[[ EXTRACTED MATERIAL, beginning ]]

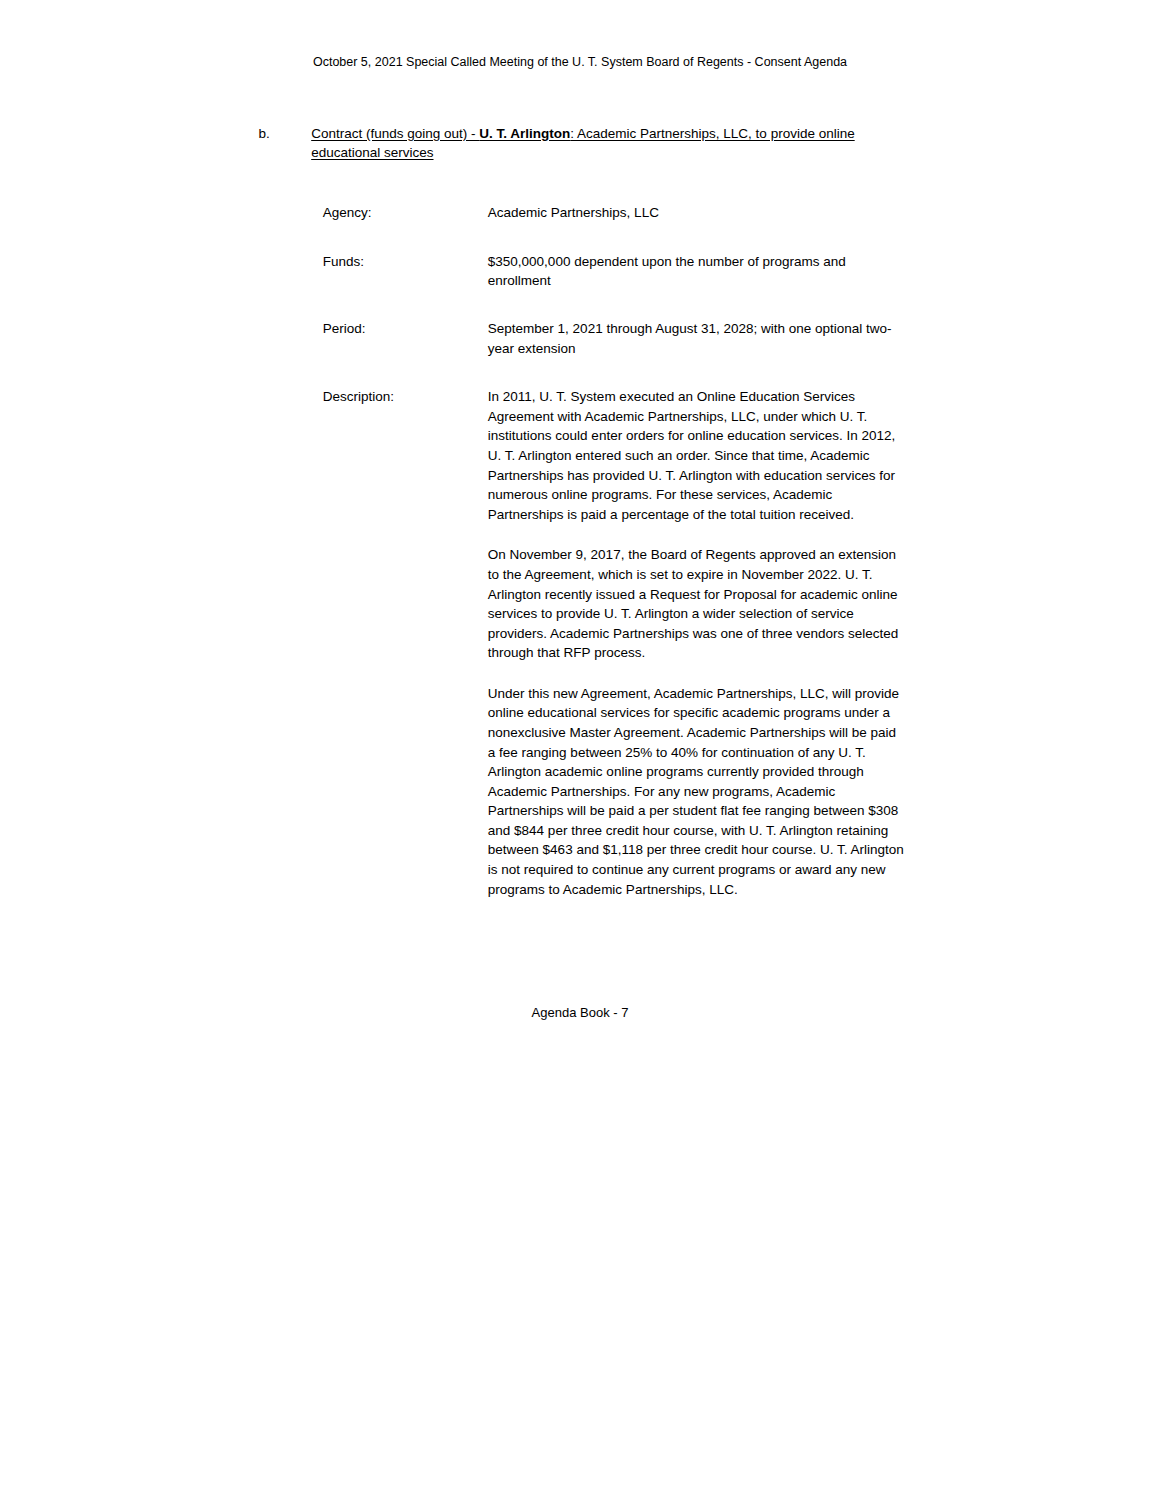October 5, 2021 Special Called Meeting of the U. T. System Board of Regents - Consent Agenda
b.
Contract (funds going out) - U. T. Arlington: Academic Partnerships, LLC, to provide online educational services
Agency:
Academic Partnerships, LLC
Funds:
$350,000,000 dependent upon the number of programs and enrollment
Period:
September 1, 2021 through August 31, 2028; with one optional two-year extension
Description:
In 2011, U. T. System executed an Online Education Services Agreement with Academic Partnerships, LLC, under which U. T. institutions could enter orders for online education services. In 2012, U. T. Arlington entered such an order. Since that time, Academic Partnerships has provided U. T. Arlington with education services for numerous online programs. For these services, Academic Partnerships is paid a percentage of the total tuition received.
On November 9, 2017, the Board of Regents approved an extension to the Agreement, which is set to expire in November 2022. U. T. Arlington recently issued a Request for Proposal for academic online services to provide U. T. Arlington a wider selection of service providers. Academic Partnerships was one of three vendors selected through that RFP process.
Under this new Agreement, Academic Partnerships, LLC, will provide online educational services for specific academic programs under a nonexclusive Master Agreement. Academic Partnerships will be paid a fee ranging between 25% to 40% for continuation of any U. T. Arlington academic online programs currently provided through Academic Partnerships. For any new programs, Academic Partnerships will be paid a per student flat fee ranging between $308 and $844 per three credit hour course, with U. T. Arlington retaining between $463 and $1,118 per three credit hour course. U. T. Arlington is not required to continue any current programs or award any new programs to Academic Partnerships, LLC.
Agenda Book - 7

[[ EXTRACTED MATERIAL, end ]]

Would you reproduce the lines above exactly, without carrying over the pictures?

WRITTEN REPLY:
October 5, 2021 Special Called Meeting of the U. T. System Board of Regents - Consent Agenda
b.
Contract (funds going out) - U. T. Arlington: Academic Partnerships, LLC, to provide online educational services
Agency:
Academic Partnerships, LLC
Funds:
$350,000,000 dependent upon the number of programs and enrollment
Period:
September 1, 2021 through August 31, 2028; with one optional two-year extension
Description:
In 2011, U. T. System executed an Online Education Services Agreement with Academic Partnerships, LLC, under which U. T. institutions could enter orders for online education services. In 2012, U. T. Arlington entered such an order. Since that time, Academic Partnerships has provided U. T. Arlington with education services for numerous online programs. For these services, Academic Partnerships is paid a percentage of the total tuition received.
On November 9, 2017, the Board of Regents approved an extension to the Agreement, which is set to expire in November 2022. U. T. Arlington recently issued a Request for Proposal for academic online services to provide U. T. Arlington a wider selection of service providers. Academic Partnerships was one of three vendors selected through that RFP process.
Under this new Agreement, Academic Partnerships, LLC, will provide online educational services for specific academic programs under a nonexclusive Master Agreement. Academic Partnerships will be paid a fee ranging between 25% to 40% for continuation of any U. T. Arlington academic online programs currently provided through Academic Partnerships. For any new programs, Academic Partnerships will be paid a per student flat fee ranging between $308 and $844 per three credit hour course, with U. T. Arlington retaining between $463 and $1,118 per three credit hour course. U. T. Arlington is not required to continue any current programs or award any new programs to Academic Partnerships, LLC.
Agenda Book - 7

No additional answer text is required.